Linux software project developed by Google

gVisor is an open-source container sandbox developed by Google that focuses on security, efficiency, and ease of use. It provides virtualization-like isolation while maintaining the resource efficiency of standard containers. gVisor intercepts application system calls and implements a large portion of the Linux system call ABI in userspace, offering additional security compared to standard containers that run directly on top of the Linux kernel and are isolated merely with namespaces. Unlike the Linux kernel, gVisor is written in the memory-safe programming language Go to prevent common pitfalls which frequently occur in software written in C. Modern features of the platform include checkpoint/restore functionality, runtime monitoring integration (such as with Falco), and GPU/CUDA isolation for AI/ML workloads.

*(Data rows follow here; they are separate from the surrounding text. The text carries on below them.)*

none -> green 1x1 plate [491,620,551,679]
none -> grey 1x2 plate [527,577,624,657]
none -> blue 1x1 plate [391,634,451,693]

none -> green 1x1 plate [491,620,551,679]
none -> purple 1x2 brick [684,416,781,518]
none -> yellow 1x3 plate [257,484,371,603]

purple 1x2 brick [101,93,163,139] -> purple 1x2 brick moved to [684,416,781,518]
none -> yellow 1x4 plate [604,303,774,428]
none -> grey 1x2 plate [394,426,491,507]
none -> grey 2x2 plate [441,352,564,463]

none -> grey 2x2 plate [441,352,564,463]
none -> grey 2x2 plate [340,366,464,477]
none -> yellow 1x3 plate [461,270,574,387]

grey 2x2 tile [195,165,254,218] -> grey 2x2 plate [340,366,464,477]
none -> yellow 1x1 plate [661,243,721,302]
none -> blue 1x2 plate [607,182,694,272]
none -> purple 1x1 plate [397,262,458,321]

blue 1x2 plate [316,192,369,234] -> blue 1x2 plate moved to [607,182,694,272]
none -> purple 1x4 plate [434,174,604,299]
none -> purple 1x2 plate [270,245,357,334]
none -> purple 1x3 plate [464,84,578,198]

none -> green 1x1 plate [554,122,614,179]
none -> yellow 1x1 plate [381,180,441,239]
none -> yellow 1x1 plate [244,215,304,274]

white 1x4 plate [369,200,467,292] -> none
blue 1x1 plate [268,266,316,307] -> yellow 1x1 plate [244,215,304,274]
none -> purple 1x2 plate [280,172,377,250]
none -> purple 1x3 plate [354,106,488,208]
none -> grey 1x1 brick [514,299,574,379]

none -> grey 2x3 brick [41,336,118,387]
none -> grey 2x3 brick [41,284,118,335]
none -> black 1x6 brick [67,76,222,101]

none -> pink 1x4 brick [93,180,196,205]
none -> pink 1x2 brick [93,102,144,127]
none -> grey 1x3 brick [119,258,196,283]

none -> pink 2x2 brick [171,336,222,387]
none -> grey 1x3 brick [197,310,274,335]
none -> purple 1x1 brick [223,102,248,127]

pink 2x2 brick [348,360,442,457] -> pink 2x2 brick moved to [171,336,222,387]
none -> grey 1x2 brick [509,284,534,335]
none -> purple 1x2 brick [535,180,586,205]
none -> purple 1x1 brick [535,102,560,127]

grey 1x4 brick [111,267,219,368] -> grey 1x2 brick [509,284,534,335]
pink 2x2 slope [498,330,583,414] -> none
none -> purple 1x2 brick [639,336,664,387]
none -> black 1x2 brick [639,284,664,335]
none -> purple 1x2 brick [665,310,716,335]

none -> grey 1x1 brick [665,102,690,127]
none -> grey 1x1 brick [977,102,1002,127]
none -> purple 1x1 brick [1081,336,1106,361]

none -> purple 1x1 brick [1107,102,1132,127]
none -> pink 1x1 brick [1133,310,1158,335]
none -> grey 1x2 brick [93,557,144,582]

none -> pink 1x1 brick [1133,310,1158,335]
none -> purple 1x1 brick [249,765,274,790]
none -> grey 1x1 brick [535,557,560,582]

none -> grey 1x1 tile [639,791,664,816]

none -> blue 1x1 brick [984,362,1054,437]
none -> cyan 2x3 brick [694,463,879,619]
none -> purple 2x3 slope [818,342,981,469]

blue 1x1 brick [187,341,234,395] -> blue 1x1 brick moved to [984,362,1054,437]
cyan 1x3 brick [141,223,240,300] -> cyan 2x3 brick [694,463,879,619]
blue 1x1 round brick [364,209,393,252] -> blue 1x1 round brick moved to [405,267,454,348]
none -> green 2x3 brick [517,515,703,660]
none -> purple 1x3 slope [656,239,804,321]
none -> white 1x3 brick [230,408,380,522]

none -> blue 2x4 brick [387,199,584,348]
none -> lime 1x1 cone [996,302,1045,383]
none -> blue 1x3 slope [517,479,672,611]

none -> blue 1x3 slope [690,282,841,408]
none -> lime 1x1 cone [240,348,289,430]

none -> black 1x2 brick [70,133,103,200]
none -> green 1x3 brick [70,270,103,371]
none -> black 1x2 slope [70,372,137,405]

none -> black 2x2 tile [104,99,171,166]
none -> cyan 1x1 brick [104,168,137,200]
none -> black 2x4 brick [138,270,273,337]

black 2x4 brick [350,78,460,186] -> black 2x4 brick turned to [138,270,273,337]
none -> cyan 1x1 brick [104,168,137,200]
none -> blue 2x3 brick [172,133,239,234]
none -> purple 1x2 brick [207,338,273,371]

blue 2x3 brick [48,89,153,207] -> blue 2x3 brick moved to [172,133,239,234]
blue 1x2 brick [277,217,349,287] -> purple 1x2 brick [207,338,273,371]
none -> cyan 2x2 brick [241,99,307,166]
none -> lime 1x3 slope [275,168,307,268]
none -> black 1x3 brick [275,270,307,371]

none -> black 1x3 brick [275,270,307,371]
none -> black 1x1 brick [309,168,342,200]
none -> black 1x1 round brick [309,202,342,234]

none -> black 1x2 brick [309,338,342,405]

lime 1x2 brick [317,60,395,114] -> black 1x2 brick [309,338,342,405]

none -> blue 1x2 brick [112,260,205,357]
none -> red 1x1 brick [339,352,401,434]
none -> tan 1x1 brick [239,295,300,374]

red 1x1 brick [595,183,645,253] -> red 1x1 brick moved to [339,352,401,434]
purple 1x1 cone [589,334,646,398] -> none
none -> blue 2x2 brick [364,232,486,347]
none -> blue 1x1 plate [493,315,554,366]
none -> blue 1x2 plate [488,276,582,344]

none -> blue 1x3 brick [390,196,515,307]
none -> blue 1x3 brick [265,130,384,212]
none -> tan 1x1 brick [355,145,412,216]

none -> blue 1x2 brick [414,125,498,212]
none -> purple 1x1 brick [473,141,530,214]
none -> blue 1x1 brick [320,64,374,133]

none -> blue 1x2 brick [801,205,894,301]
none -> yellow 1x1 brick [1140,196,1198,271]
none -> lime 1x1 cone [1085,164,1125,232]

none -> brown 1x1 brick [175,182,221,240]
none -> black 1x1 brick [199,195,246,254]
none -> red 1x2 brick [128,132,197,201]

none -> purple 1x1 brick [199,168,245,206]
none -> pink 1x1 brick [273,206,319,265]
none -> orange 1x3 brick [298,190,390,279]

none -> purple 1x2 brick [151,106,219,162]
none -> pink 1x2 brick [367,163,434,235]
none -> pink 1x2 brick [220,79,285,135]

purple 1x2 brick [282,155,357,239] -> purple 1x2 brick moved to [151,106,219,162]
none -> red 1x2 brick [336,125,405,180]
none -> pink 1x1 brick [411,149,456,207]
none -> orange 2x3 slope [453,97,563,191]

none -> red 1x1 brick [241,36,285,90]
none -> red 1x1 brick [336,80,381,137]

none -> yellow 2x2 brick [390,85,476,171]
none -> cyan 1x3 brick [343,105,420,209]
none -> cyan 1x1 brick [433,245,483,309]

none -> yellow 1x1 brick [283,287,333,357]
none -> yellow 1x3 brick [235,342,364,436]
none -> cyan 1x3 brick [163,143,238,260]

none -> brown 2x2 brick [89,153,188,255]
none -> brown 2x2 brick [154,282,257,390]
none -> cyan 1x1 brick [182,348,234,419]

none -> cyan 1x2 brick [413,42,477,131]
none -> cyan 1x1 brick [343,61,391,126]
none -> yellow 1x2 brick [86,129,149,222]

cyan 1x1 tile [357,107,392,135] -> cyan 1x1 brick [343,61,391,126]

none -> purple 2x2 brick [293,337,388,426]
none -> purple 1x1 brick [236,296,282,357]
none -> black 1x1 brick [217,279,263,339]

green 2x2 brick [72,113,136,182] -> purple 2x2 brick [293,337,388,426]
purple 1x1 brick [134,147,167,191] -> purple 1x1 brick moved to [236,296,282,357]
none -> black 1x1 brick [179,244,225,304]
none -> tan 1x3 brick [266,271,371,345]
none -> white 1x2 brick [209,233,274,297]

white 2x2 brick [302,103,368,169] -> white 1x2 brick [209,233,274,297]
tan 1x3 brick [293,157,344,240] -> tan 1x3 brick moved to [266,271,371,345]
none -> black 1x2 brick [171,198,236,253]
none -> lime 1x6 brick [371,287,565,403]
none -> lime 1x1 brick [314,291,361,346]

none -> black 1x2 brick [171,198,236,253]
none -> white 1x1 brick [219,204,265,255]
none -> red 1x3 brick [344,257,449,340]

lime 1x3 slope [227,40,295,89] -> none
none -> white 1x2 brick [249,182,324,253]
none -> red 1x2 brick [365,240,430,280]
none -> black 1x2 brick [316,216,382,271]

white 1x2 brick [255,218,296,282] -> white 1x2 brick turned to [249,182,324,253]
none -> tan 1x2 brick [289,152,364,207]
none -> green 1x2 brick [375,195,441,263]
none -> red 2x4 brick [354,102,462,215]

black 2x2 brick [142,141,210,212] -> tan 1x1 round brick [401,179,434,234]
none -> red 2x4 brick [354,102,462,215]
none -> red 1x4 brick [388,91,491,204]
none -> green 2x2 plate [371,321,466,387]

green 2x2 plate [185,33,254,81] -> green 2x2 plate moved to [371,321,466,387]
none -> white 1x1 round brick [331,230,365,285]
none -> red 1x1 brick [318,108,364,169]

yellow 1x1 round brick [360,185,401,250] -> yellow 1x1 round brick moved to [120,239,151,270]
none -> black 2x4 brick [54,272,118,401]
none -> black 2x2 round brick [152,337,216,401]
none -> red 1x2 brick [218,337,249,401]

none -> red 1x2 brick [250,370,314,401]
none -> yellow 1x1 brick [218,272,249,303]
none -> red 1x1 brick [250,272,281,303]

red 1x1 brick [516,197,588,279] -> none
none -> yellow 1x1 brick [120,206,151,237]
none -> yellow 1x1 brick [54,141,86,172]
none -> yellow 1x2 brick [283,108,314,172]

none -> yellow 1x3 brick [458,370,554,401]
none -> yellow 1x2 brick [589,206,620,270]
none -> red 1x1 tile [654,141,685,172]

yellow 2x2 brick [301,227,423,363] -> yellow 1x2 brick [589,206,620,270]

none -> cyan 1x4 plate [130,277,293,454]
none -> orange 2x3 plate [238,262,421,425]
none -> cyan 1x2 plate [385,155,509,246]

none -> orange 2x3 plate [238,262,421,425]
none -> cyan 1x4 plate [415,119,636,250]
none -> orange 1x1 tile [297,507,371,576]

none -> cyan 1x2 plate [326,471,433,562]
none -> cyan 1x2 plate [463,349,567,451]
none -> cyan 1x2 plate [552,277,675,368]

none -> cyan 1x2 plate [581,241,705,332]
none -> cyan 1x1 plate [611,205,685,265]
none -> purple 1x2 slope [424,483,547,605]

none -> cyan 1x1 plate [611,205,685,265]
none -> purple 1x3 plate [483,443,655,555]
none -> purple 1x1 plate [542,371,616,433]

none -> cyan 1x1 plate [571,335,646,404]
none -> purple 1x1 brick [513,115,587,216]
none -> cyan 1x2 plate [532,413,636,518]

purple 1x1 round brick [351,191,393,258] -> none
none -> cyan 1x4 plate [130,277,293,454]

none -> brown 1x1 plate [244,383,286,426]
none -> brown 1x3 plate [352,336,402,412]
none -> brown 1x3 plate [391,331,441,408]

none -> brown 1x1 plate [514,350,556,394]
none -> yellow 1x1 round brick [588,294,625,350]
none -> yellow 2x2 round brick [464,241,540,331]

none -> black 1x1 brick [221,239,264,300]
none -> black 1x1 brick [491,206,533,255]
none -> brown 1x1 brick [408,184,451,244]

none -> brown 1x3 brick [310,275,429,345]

According to Google and Brad Fitzpatrick, gVisor is used extensively in Google's production environment, including the App Engine standard environment, Cloud Functions, and Google Cloud Run. Furthermore, gVisor is integrated with Google Kubernetes Engine (GKE Sandbox), allowing users to sandbox their Kubernetes pods for use cases like SaaS and multitenancy.

Beyond Google, gVisor is adopted by numerous organizations to secure their container and application infrastructure. Notable adopters include DigitalOcean for its App Platform, Cloudflare for Cloudflare Pages builds, and AI companies like OpenAI and Anthropic to safely execute untrusted code or high-risk tasks. Additionally, projects like Docker (in its Mac desktop version) and Tailscale rely on gVisor's network stack library for userspace networking.

== Architecture ==

gVisor acts as an application kernel, it intercepts and handles system calls and page faults from the sandboxed workload itself, rather than passing them to the host Linux kernel.

- The Sentry is the core component of gVisor. It is a userspace kernel, written in Go, that implements a large subset of the Linux system-call interface along with subsystems such as process management, signal handling and networking. The logic runs entirely within gVisor's memory-safe code rather than being delegated to the host kernel.
- The Gofer is a separate, slightly more privileged sidecar process that mediates access to the host filesystem. The Sentry cannot open host files directly; file operations are sent to the Gofer over the 9P protocol, adding a further layer of isolation between the sandbox and host resources.

To minimize the attack surface exposed to the host, the Sentry runs under a restrictive seccomp filter and in isolated user and mount namespaces, so that even the small set of host system calls it can make is tightly constrained.

== Platforms ==

gVisor must intercept the sandboxed application's system calls and redirect them to the Sentry. It abstracts this behind a "platform" interface, of which two are currently provided:

- Systrap uses the seccomp-bpf subsystem's SECCOMP_RET_TRAP feature: a sandboxed system call triggers a SIGSYS signal that hands control to gVisor. It requires no hardware virtualization and works even inside virtual machines, making it the most portable option. Systrap replaced the older ptrace platform as the default in mid-2023.

- KVM uses the kernel's KVM functionality, letting the Sentry act as both guest kernel and virtual machine monitor. It performs best on bare-metal hosts but suffers under nested virtualization and is unavailable on hardware lacking the relevant virtualization extensions.

The original ptrace platform, based on PTRACE_SYSEMU, remains in the codebase but is no longer supported.

== Performance ==

Because Sentry intercepts and replays the system calls, gVisor adds overhead that falls most heavily on system-call–intensive and I/O-intensive workloads, while having little effect on workloads that remain within their own address space. gVisor's own documentation notes that raw memory access and sequential disk I/O incur no significant structural overhead once mappings are established.

An independent USENIX case study found that calls reaching the host or the Gofer were substantially slower than operations serviced entirely within the Sentry, and concluded that system-call–heavy workloads should avoid the ptrace platform.